Exercise aim =>
An exact restatement of the entire listing is needed, excluding all images.

Provided data =>
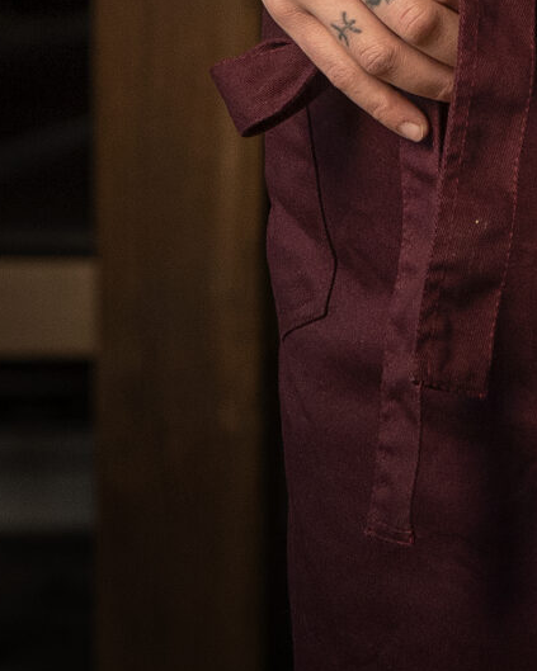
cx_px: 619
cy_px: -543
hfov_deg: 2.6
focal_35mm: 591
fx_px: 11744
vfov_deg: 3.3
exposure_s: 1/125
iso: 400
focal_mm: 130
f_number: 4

Task output =>
cx_px: 619
cy_px: -543
hfov_deg: 2.6
focal_35mm: 591
fx_px: 11744
vfov_deg: 3.3
exposure_s: 1/125
iso: 400
focal_mm: 130
f_number: 4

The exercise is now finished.